DANSE | SPECTACLES

Fúria

10 Mar - 11 Mar 2020
Vernissage le 10 Mar 2020

Les paumes ouvertes qui quémandent se rassemblent en des poings levés qui revendiquent dans le spectacle Fúria de Lia Rodrigues. Une danse enragée et furieuse qui condamne la violence du Brésil et du monde, mais dont émerge l’espoir de l’écologie et du vivre-ensemble.

Après avoir passé deux ans en France au sein de la compagnie Maguy Marin, la chorégraphe Lia Rodrigues est retournée au Brésil, son pays natal, pour fonder la Lia Rodrigues Companha de Danças. Elle a également créé le festival de danse contemporaine Panorama da Dança en 1992, puis elle a développé des activités artistiques dans la favela de Maré, au nord de Rio. Après ses succès Ce dont nous sommes faits (2000) ou Pindorama (2013), Lia Rodrigues revient avec son spectacle Fúria pour évoquer la situation actuelle du Brésil.

Fúria : le bruit et la fureur du monde

Sur scène, la rage bouillonne en chacun des neufs danseurs. La fureur tord leur corps dans tous les sens et les fait entrer dans une transe folle. La chorégraphie de Lia Rodrigues déploie une imagerie forte pour dépeindre la source de tant de colère : la violence de la société brésilienne, mais aussi du monde entier. Les tableaux en mouvement créés par les danseurs représentent la corruption, le colonialisme, la violence d’État, et dénoncent précarité, racisme et misogynie.

Dans la lignée du Manifeste Anthropophage du grand écrivain brésilien Oswald de Andrade, le spectacle se nourrit d’influences diverses dont émerge une œuvre singulière, en dévorant et digérant les grands chefs-d’œuvre de la peinture européenne, les actualités mondiales, ainsi que les anciens spectacles conçus par Lia Rodrigues.

Cette folle transe finit par devenir expiatrice et cathartique. Le spectacle en lui-même se fait porteur d’un espoir, prenant la forme d’un monde possible où des individus de condition sociale, de couleur de peau et de sexe différents se côtoient, s’expriment et construisent ensemble. Une utopie chorégraphique qui prône un Brésil pour toutes et tous.

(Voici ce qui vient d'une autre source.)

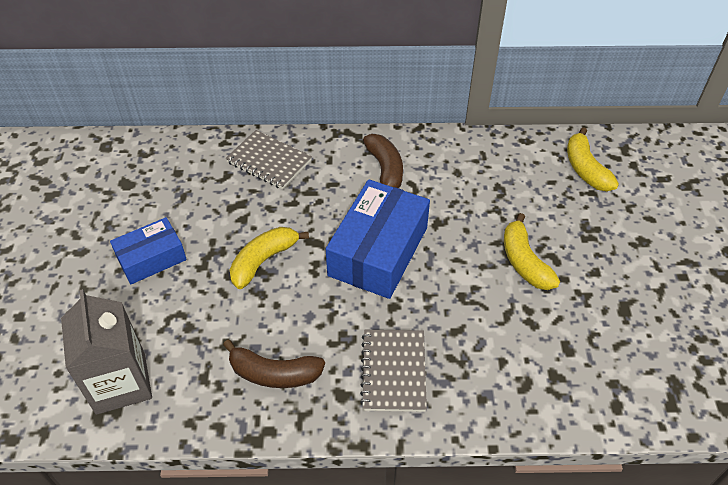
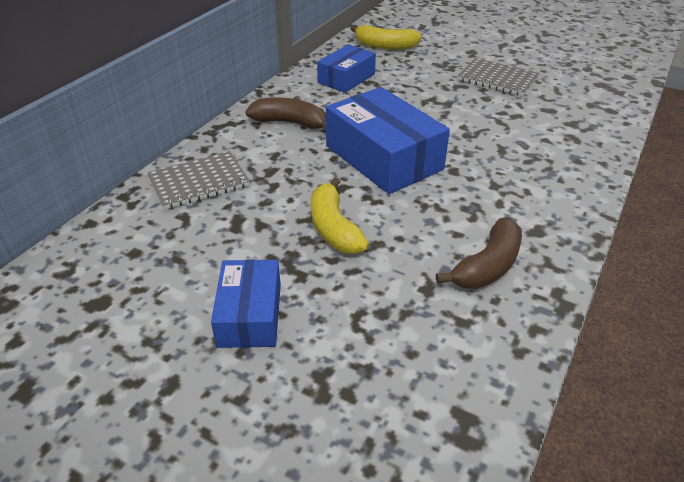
camera: 60 degrees left, 10 degrees down
(120, 383) = (427, 401): grey carton -> none
(393, 371) = (526, 193): grey notebook -> grey notebook (497, 79)
(491, 170) = (346, 78): none -> blue box
(524, 261) = (453, 98): yellow banana -> none

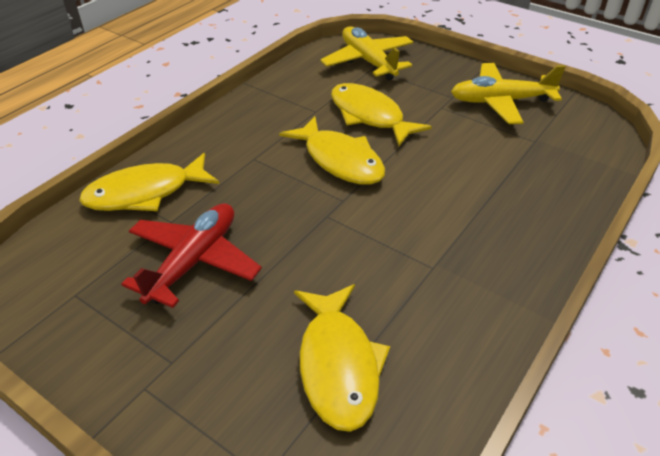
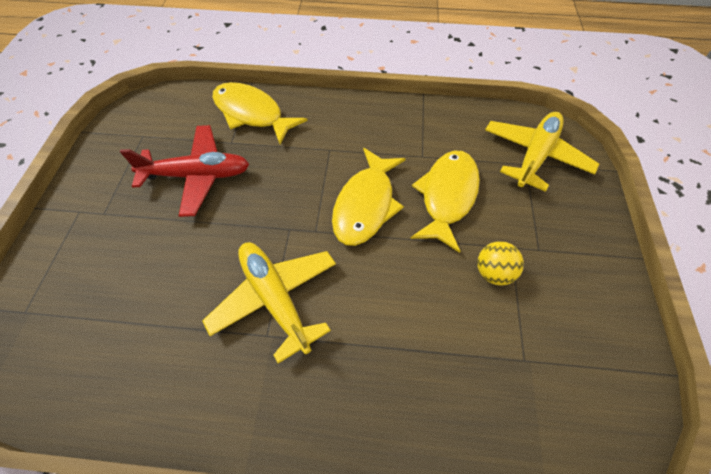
camera: 60 degrees right, 15 degrees up
(338, 365) = (131, 312): yellow fish -> none
(457, 124) = (493, 273): none -> yellow ball
(501, 102) = (571, 298): yellow plane -> yellow plane (275, 299)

Fúria : une pièce rapiécée en temps de crise écologique et politique

Les interprètes du spectacle Fúria revêtent de curieux costumes, colorés, rapiécés et composés d’habits et d’étoffes mis les uns sur les autres de manière chaotique. Pris dans son ensemble, le groupe de danseurs donne l’impression d’un patchwork de tissus récupérés. Et c’est bien le cas : Lia Rodrigues a fait le choix de recycler les costumes de ses précédents spectacles, dans une démarche plus écologique. Il s’agit également d’un propos sur la création artistique au Brésil. « Pour cette création, je travaille uniquement avec l’argent de l’Europe, il n’y a pas un sou du Brésil », explique-t-elle, « Il n’y a plus d’argent pour la culture. Du coup, repenser l’écologie d’un projet artistique est presque une question de survie ».

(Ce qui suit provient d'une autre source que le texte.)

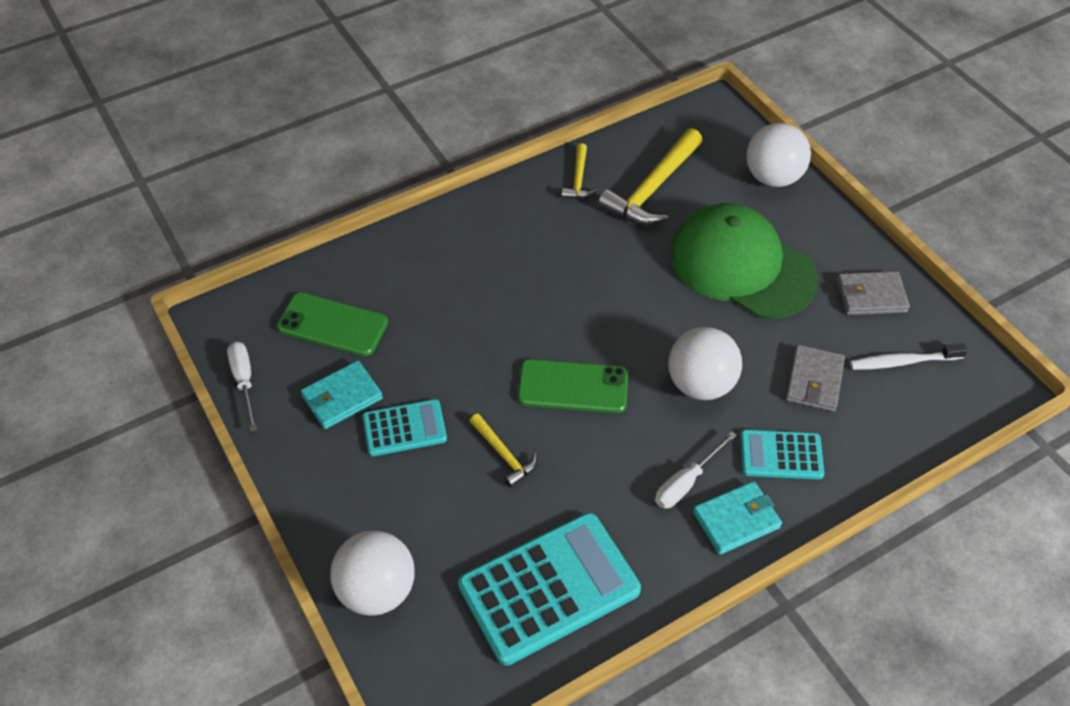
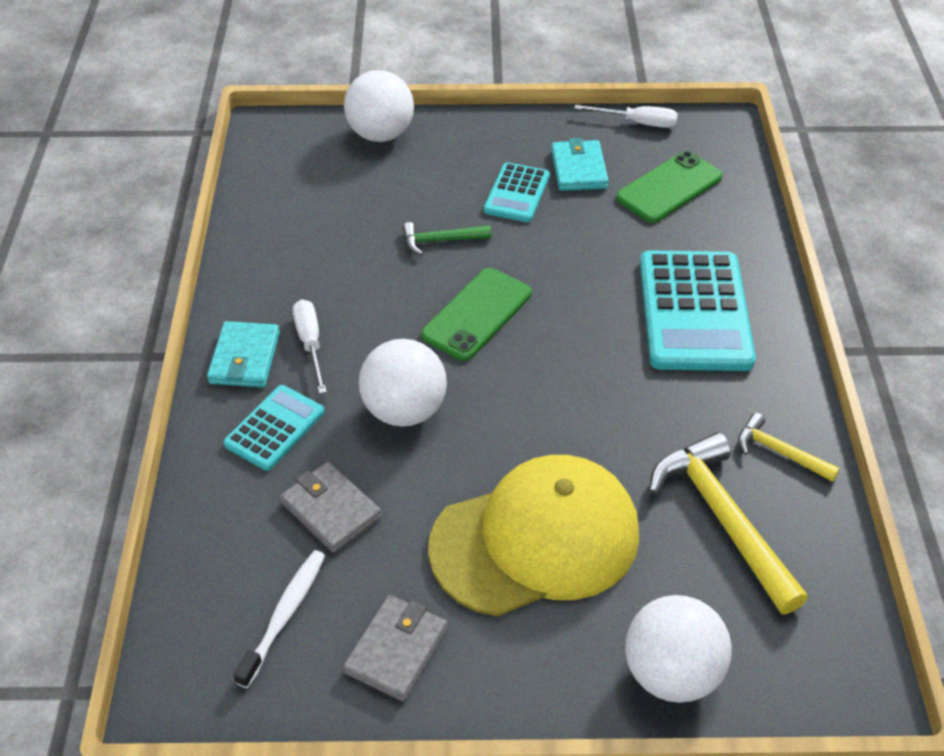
camera: 120 degrees right, 5 degrees down
(503, 454) = (441, 241): yellow hammer -> green hammer
(549, 588) = (297, 218): turquoise calculator -> turquoise calculator (694, 312)
(741, 266) = (536, 539): green cap -> yellow cap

Cette écologie de la survie s’inspire aussi des ressources d’imagination déployées par ceux qui n’ont rien, notamment dans les favelas brésiliennes. Une partie des danseurs du spectacle font d’ailleurs partie de l’école de danse que Lia Rodrigues a ouverte dans la favela de Maré à Rio. « La vie de l’école, de la compagnie, les projets de création et les projets pédagogiques sont intimement liés », explique-t-elle. La pièce devient ainsi un acte de résistance triple, par son processus créatif, son message ainsi que son impact dans la vie de certains habitants de la favela.